▶ WHAT YOU SHOULD DO
Return the source text of every listing below word for word, leaving out the pictures.

(Rendered images paired with their source text)

....................

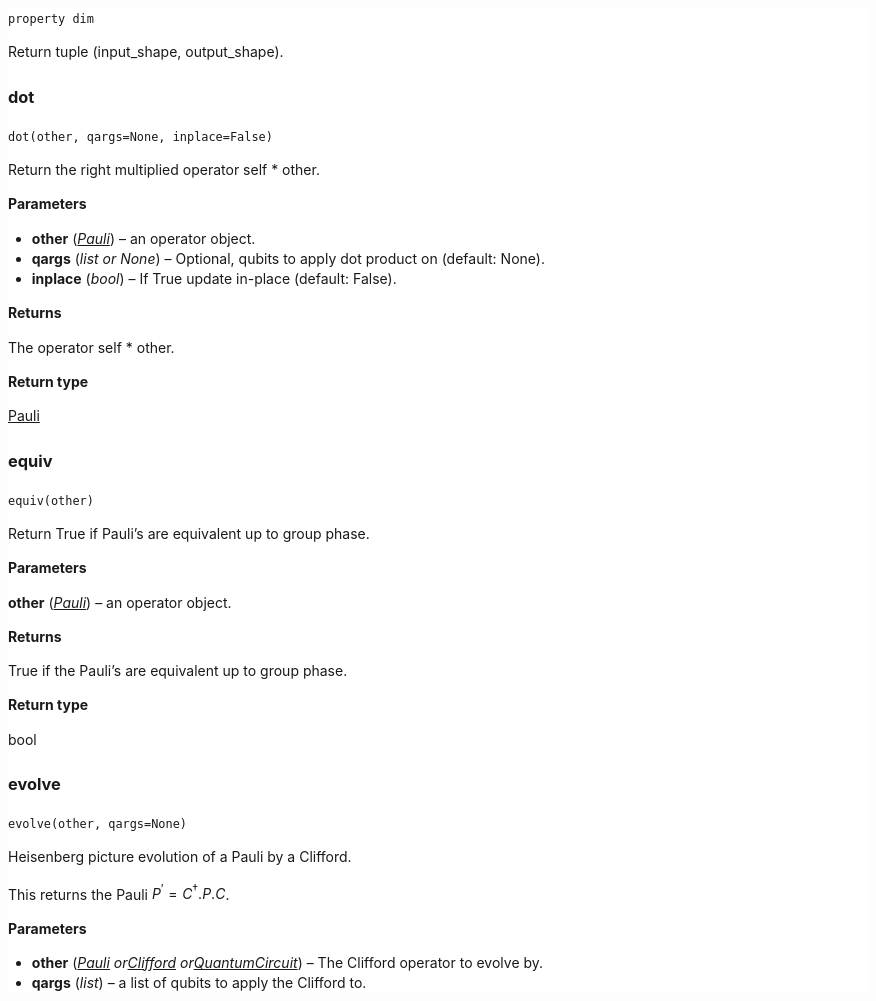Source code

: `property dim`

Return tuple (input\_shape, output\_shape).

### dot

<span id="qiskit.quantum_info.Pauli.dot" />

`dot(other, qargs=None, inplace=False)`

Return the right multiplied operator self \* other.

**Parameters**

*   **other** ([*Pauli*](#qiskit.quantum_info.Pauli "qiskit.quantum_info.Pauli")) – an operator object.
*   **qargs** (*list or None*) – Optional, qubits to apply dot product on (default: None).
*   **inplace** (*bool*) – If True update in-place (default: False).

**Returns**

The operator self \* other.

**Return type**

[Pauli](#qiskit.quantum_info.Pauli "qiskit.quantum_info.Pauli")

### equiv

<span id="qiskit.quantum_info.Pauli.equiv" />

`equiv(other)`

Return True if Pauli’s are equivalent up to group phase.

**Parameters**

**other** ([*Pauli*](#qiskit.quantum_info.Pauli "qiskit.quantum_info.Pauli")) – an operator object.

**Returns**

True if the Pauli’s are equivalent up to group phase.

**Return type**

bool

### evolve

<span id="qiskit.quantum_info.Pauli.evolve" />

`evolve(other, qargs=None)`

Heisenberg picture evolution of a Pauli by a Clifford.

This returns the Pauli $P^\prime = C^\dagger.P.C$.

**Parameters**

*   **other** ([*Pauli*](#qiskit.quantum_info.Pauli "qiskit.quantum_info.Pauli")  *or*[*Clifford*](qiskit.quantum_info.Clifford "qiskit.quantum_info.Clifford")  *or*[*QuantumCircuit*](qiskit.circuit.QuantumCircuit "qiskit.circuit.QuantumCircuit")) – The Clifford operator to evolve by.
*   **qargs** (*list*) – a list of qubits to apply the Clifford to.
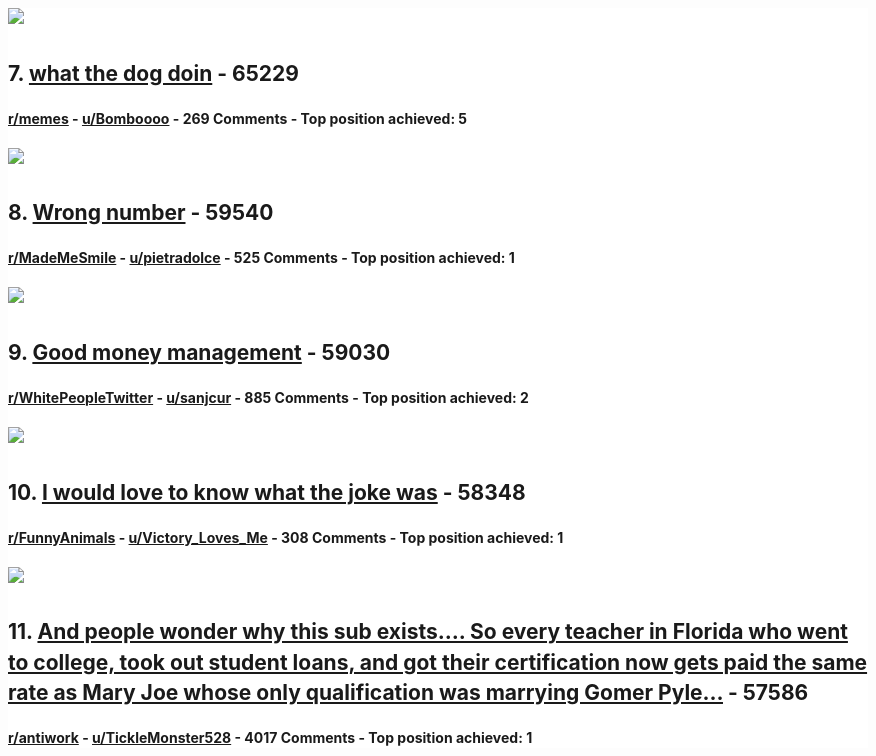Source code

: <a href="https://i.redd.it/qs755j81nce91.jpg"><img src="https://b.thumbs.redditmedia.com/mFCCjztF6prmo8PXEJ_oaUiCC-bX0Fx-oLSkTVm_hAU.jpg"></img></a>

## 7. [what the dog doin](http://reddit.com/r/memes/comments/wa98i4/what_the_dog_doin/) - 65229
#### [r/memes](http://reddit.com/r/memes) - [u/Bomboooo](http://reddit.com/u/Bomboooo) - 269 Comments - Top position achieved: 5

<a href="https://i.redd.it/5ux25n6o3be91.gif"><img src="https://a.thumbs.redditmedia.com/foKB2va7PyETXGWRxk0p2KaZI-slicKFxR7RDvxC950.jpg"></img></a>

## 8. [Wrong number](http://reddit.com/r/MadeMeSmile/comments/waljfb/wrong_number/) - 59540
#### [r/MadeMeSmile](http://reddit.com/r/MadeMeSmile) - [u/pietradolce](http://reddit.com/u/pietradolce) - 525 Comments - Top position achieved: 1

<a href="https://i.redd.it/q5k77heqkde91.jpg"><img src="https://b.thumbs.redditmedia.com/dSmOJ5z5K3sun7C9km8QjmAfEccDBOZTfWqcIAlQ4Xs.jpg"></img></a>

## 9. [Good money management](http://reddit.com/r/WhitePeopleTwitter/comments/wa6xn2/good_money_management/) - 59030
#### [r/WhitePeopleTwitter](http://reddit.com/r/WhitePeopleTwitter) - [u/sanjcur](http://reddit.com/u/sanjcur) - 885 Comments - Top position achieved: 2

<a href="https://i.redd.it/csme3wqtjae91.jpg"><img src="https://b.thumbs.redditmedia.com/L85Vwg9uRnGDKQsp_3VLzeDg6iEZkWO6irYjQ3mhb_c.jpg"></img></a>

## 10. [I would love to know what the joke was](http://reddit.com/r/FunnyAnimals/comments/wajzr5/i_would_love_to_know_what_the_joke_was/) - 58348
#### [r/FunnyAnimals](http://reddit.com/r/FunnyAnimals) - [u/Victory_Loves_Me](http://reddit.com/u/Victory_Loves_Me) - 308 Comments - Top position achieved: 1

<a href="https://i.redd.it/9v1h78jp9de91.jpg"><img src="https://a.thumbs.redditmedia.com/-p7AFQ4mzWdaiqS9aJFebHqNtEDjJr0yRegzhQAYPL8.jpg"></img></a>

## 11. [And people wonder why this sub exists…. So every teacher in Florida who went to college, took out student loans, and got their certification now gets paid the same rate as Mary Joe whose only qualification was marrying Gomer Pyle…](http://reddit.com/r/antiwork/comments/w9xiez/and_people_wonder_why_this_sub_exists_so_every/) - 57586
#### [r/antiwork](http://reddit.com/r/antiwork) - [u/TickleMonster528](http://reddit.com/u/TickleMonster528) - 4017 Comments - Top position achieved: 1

....................

▶ RESPONSE BELOW
Source code

: `property dim`

Return tuple (input\_shape, output\_shape).

### dot

<span id="qiskit.quantum_info.Pauli.dot" />

`dot(other, qargs=None, inplace=False)`

Return the right multiplied operator self \* other.

**Parameters**

*   **other** ([*Pauli*](#qiskit.quantum_info.Pauli "qiskit.quantum_info.Pauli")) – an operator object.
*   **qargs** (*list or None*) – Optional, qubits to apply dot product on (default: None).
*   **inplace** (*bool*) – If True update in-place (default: False).

**Returns**

The operator self \* other.

**Return type**

[Pauli](#qiskit.quantum_info.Pauli "qiskit.quantum_info.Pauli")

### equiv

<span id="qiskit.quantum_info.Pauli.equiv" />

`equiv(other)`

Return True if Pauli’s are equivalent up to group phase.

**Parameters**

**other** ([*Pauli*](#qiskit.quantum_info.Pauli "qiskit.quantum_info.Pauli")) – an operator object.

**Returns**

True if the Pauli’s are equivalent up to group phase.

**Return type**

bool

### evolve

<span id="qiskit.quantum_info.Pauli.evolve" />

`evolve(other, qargs=None)`

Heisenberg picture evolution of a Pauli by a Clifford.

This returns the Pauli $P^\prime = C^\dagger.P.C$.

**Parameters**

*   **other** ([*Pauli*](#qiskit.quantum_info.Pauli "qiskit.quantum_info.Pauli")  *or*[*Clifford*](qiskit.quantum_info.Clifford "qiskit.quantum_info.Clifford")  *or*[*QuantumCircuit*](qiskit.circuit.QuantumCircuit "qiskit.circuit.QuantumCircuit")) – The Clifford operator to evolve by.
*   **qargs** (*list*) – a list of qubits to apply the Clifford to.
Source code

: <a href="https://i.redd.it/qs755j81nce91.jpg"><img src="https://b.thumbs.redditmedia.com/mFCCjztF6prmo8PXEJ_oaUiCC-bX0Fx-oLSkTVm_hAU.jpg"></img></a>

## 7. [what the dog doin](http://reddit.com/r/memes/comments/wa98i4/what_the_dog_doin/) - 65229
#### [r/memes](http://reddit.com/r/memes) - [u/Bomboooo](http://reddit.com/u/Bomboooo) - 269 Comments - Top position achieved: 5

<a href="https://i.redd.it/5ux25n6o3be91.gif"><img src="https://a.thumbs.redditmedia.com/foKB2va7PyETXGWRxk0p2KaZI-slicKFxR7RDvxC950.jpg"></img></a>

## 8. [Wrong number](http://reddit.com/r/MadeMeSmile/comments/waljfb/wrong_number/) - 59540
#### [r/MadeMeSmile](http://reddit.com/r/MadeMeSmile) - [u/pietradolce](http://reddit.com/u/pietradolce) - 525 Comments - Top position achieved: 1

<a href="https://i.redd.it/q5k77heqkde91.jpg"><img src="https://b.thumbs.redditmedia.com/dSmOJ5z5K3sun7C9km8QjmAfEccDBOZTfWqcIAlQ4Xs.jpg"></img></a>

## 9. [Good money management](http://reddit.com/r/WhitePeopleTwitter/comments/wa6xn2/good_money_management/) - 59030
#### [r/WhitePeopleTwitter](http://reddit.com/r/WhitePeopleTwitter) - [u/sanjcur](http://reddit.com/u/sanjcur) - 885 Comments - Top position achieved: 2

<a href="https://i.redd.it/csme3wqtjae91.jpg"><img src="https://b.thumbs.redditmedia.com/L85Vwg9uRnGDKQsp_3VLzeDg6iEZkWO6irYjQ3mhb_c.jpg"></img></a>

## 10. [I would love to know what the joke was](http://reddit.com/r/FunnyAnimals/comments/wajzr5/i_would_love_to_know_what_the_joke_was/) - 58348
#### [r/FunnyAnimals](http://reddit.com/r/FunnyAnimals) - [u/Victory_Loves_Me](http://reddit.com/u/Victory_Loves_Me) - 308 Comments - Top position achieved: 1

<a href="https://i.redd.it/9v1h78jp9de91.jpg"><img src="https://a.thumbs.redditmedia.com/-p7AFQ4mzWdaiqS9aJFebHqNtEDjJr0yRegzhQAYPL8.jpg"></img></a>

## 11. [And people wonder why this sub exists…. So every teacher in Florida who went to college, took out student loans, and got their certification now gets paid the same rate as Mary Joe whose only qualification was marrying Gomer Pyle…](http://reddit.com/r/antiwork/comments/w9xiez/and_people_wonder_why_this_sub_exists_so_every/) - 57586
#### [r/antiwork](http://reddit.com/r/antiwork) - [u/TickleMonster528](http://reddit.com/u/TickleMonster528) - 4017 Comments - Top position achieved: 1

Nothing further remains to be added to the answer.